A New Concern for Youth and Lost People
One of the remarkable and enduring things that the Lord did in me during the move of God we experienced in 2006 was to give me a new love for youth.
Our church was hosting a Bible quiz competition with students grades four through 12. I was eager to share with the group a testimony of the powerful things that were happening. It was late in the afternoon and I knew that teams from around Oregon and Washington would be eager to get on the road after a long day. Nonetheless, I went through with my testimony believing that God was bigger than physical weariness. God moved on the hearts of those young people and they poured forward for prayer. As I prayed individually for them, He gave me an appreciation for them as precious to the Lord and I felt a love for them like I had never experienced. My concern for their spiritual condition was very intense. The compassion I felt for these young people was only the beginning of what God was doing in me regarding teens.
The church I pastored is located right next to the high school. For decades students from the school have come on or near the church property to smoke. There were large numbers of students there before school, during lunch and after school and smaller numbers throughout the day.
One time at lunch I counted about sixty students in our parking lot.
Over the years I had observed fights in our parking lot, drug deals, vandalism and even the remains of a fire that could have burned the building down. The biggest problem was the massive amount of litter that they left behind each week. For years I ignored these students and viewed them primarily as a problem.
But then God softened my heart toward these kids. He opened my eyes to the mission field we had in our church’s backyard. I realized I could keep my distance, judge them, and agree with others about horrible they were or I could see their presence as a God-given opportunity to engage with them and to share the gospel.
In my final three and a half years as pastor of the church, I chose to spend time with these students almost every school day. Not everyone was happy with my decision to do that. The police, who sometimes had to be called to deal with problems, were baffled when they saw us serving the students hot chocolate or donuts. They expected us to chase them off, not befriend them. One officer said, “If you give them an inch, they’ll take a mile.”
Some in the church were unhappy because of the extra work involved cleaning the litter. Others felt that we were encouraging under-age smoking by reaching out to the kids and being friendly. There were even some neighbors who called to express their anger that the church was encouraging bad behavior.

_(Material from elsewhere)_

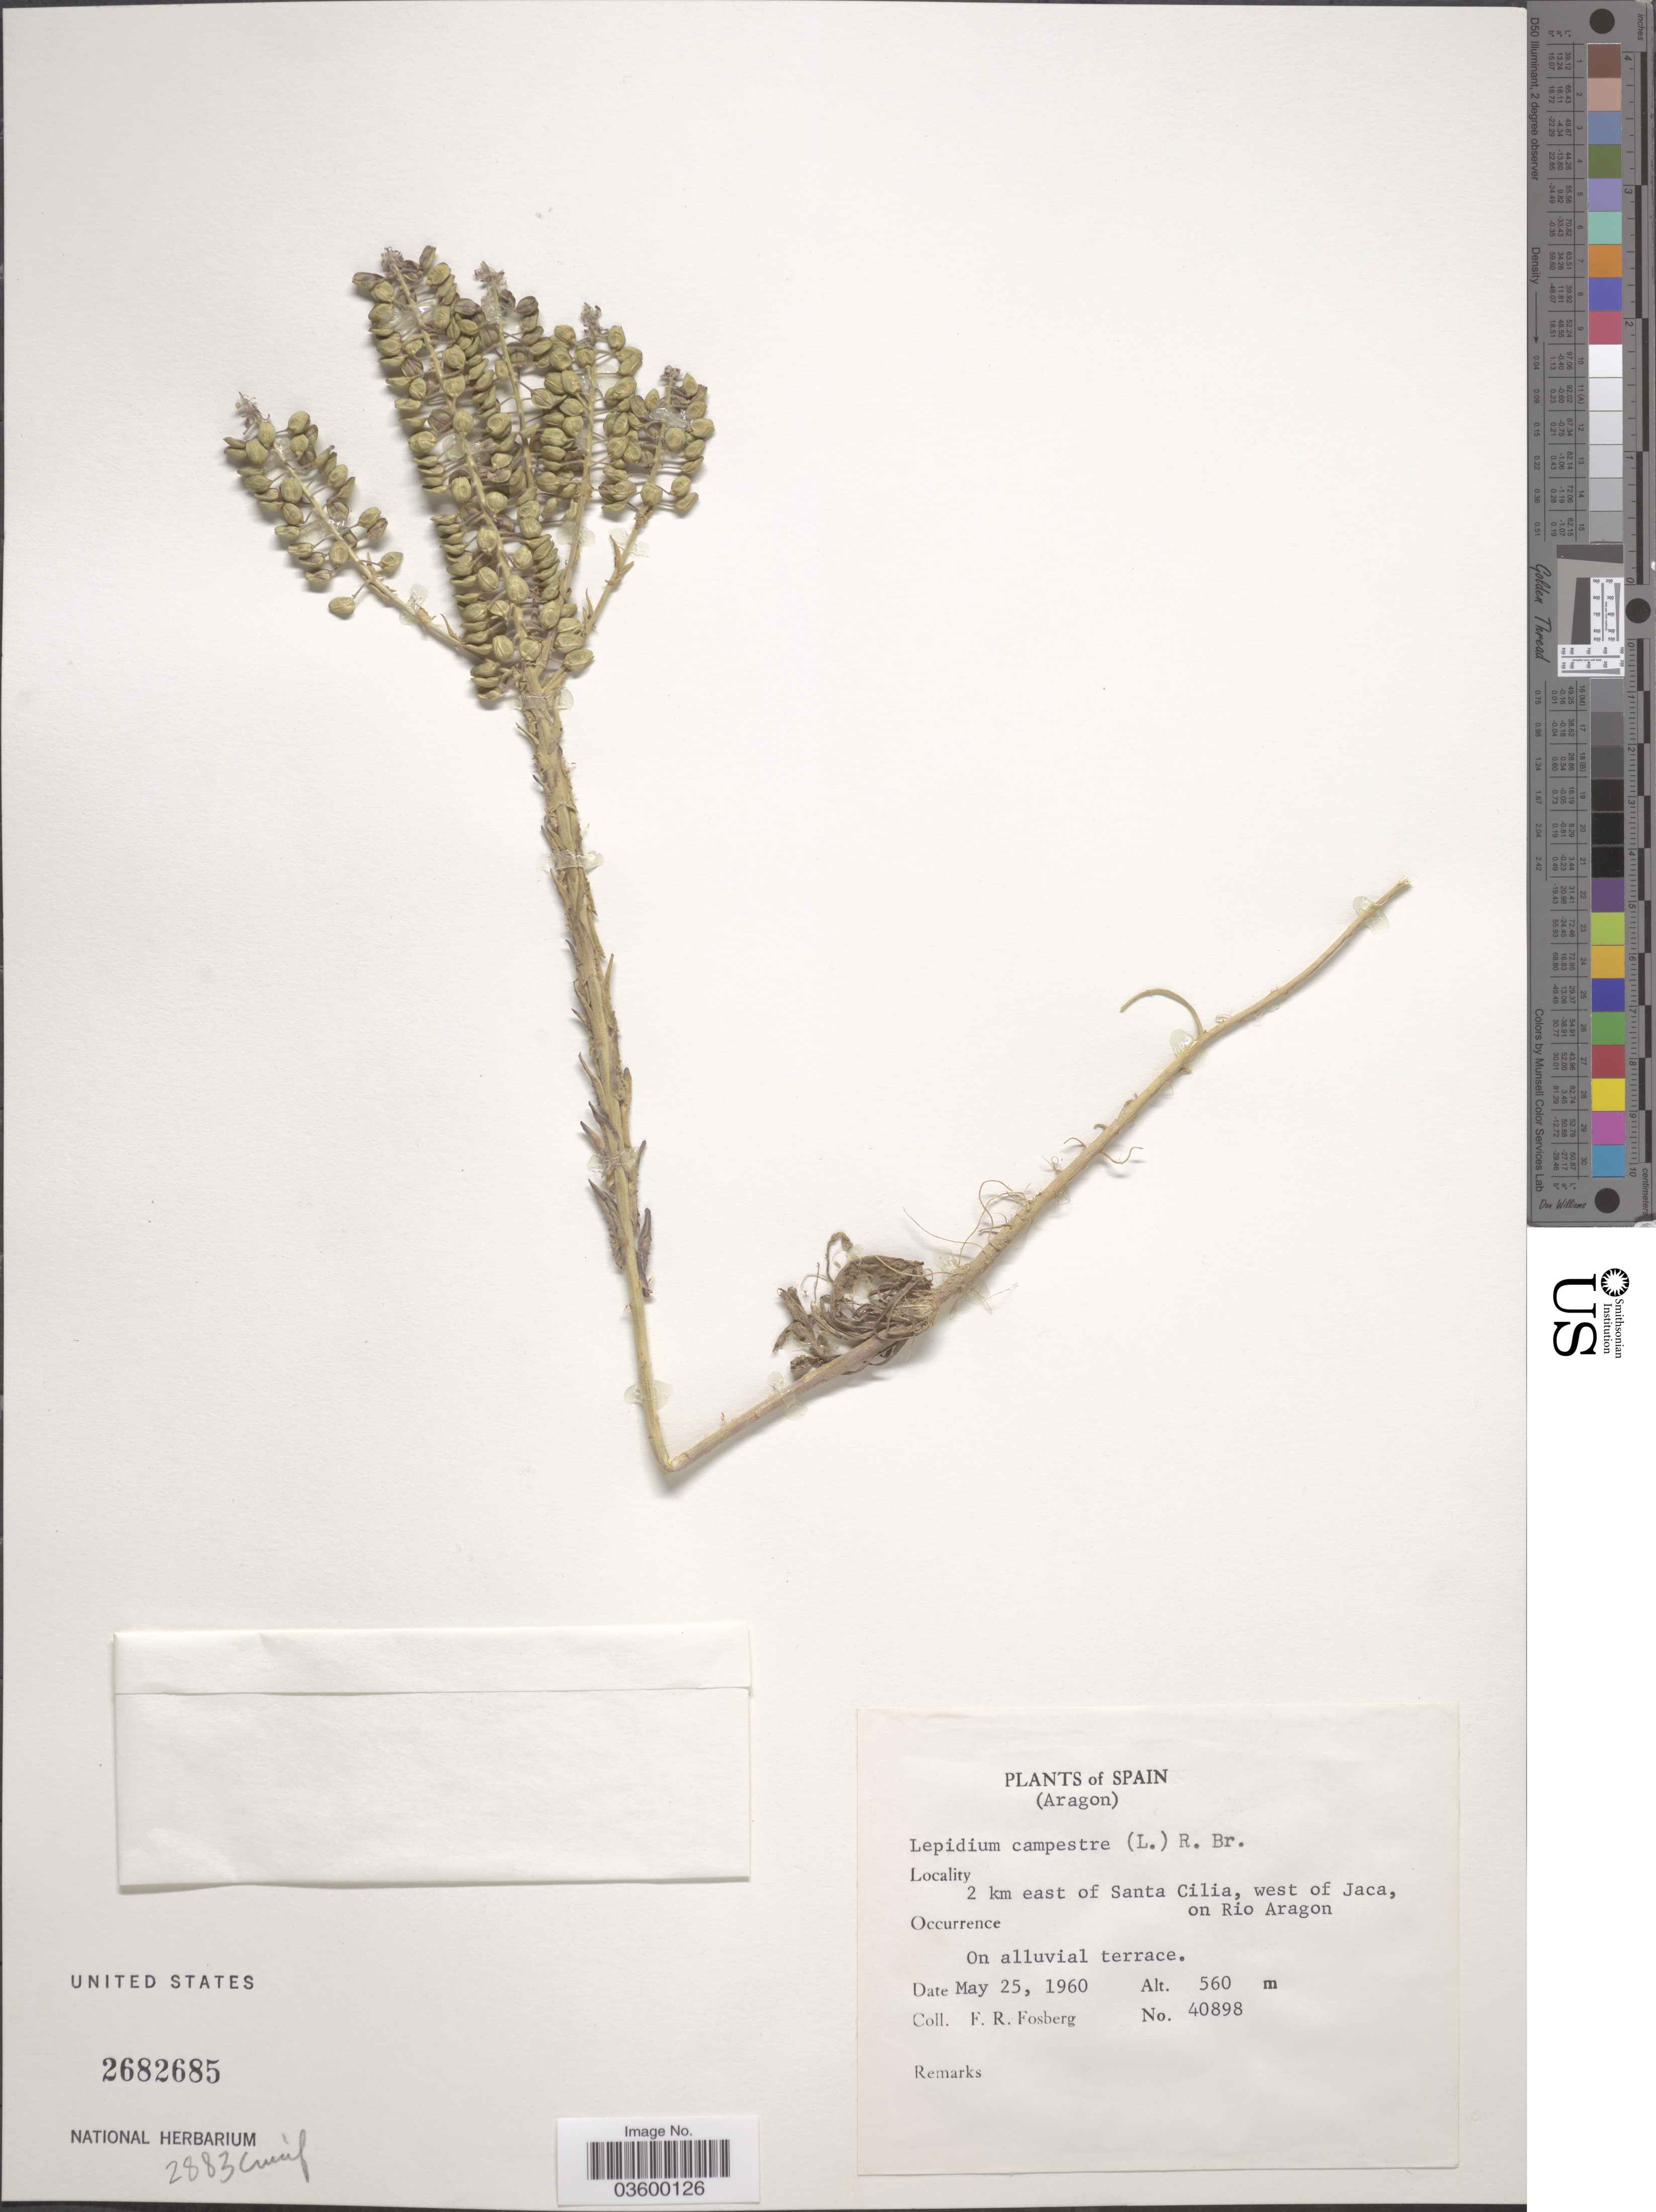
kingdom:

As the months went by, the criticism sometimes caused me to question whether I was doing the right thing. Was God really calling me to this? Maybe befriending sinners as Jesus did was a great principle but not practical in this case.
At one point I was alone in Florence when my wife called to inform me that students had put cigarette burns all over the church’s front porch carpet. I felt terrible and wondered whether this outreach was such a great idea. That very day in the midst of my struggle, I received a letter from a woman I had taught school with and had prayed for over a twenty year period. She wrote to tell me she had become a Christian. God encouraged my heart with this news. God knows what we are going through, and in His mercy, sends what we need at just the right time. I was strengthened to persevere with these students, being convinced that this was God’s heart just as it was His heart to save my teacher friend.
In Luke 15, when Jesus was criticized by the Pharisees and teachers of the law for hanging out with “sinners” and tax collectors he told them three parables that all made the same point. The parables of the lost sheep, the lost coin and the prodigal son teach that heaven rejoices whenever a sinner repents.
God’s heart is for lost people to come to Him. Not everyone understands this. Some people are like the older brother in the parable of the prodigal son wanting justice to be carried out rather than grace shown. But when we understand that we ourselves deserve God’s wrath and that it is by his mercy and grace that we are saved and changed, then we will have a heart of compassion and not one of condemnation toward “sinners.”
I learned to overlook the tattoos, piercings, boys’ low-lying pants and foul language, to see those kids as people that God longed to have a relationship with. I learned that love and respect were languages they understood very well and responded to.
On one occasion I was preparing to eat breakfast in the parsonage and I could see that the students had gathered as usual before school in front of the church. I had spent lots of time with them and began to debate with the Lord about going over there. “Don’t I have a right to enjoy my breakfast now?” “I spend enough time with them already!” Often when I start debating something in my head, it is an indication that the Holy Spirit is prompting me to do something.
So I left my breakfast and walked over to the church. It turned out that one of their friends had committed suicide the night before and kids were in tears. God opened a wonderful opportunity for ministry and prayer.
On another occasion, I was talking to a couple girls with a Catholic background and was trying to see whether or not they understood the gospel. As I talked with them they showed a moderate amount of interest in the gospel but a fifteen year old guy standing nearby heard the conversation and was very interested. After talking more with him, he gave his life to Christ.
What is your attitude toward “sinners”? In view of the mercy and grace you’ve been shown, is it becoming more in line with God’s heart? In Ezekiel 18:23 God asks:
Do I take any pleasure in the death of the wicked? ...Rather, am I not pleased when they turn from their ways and live”?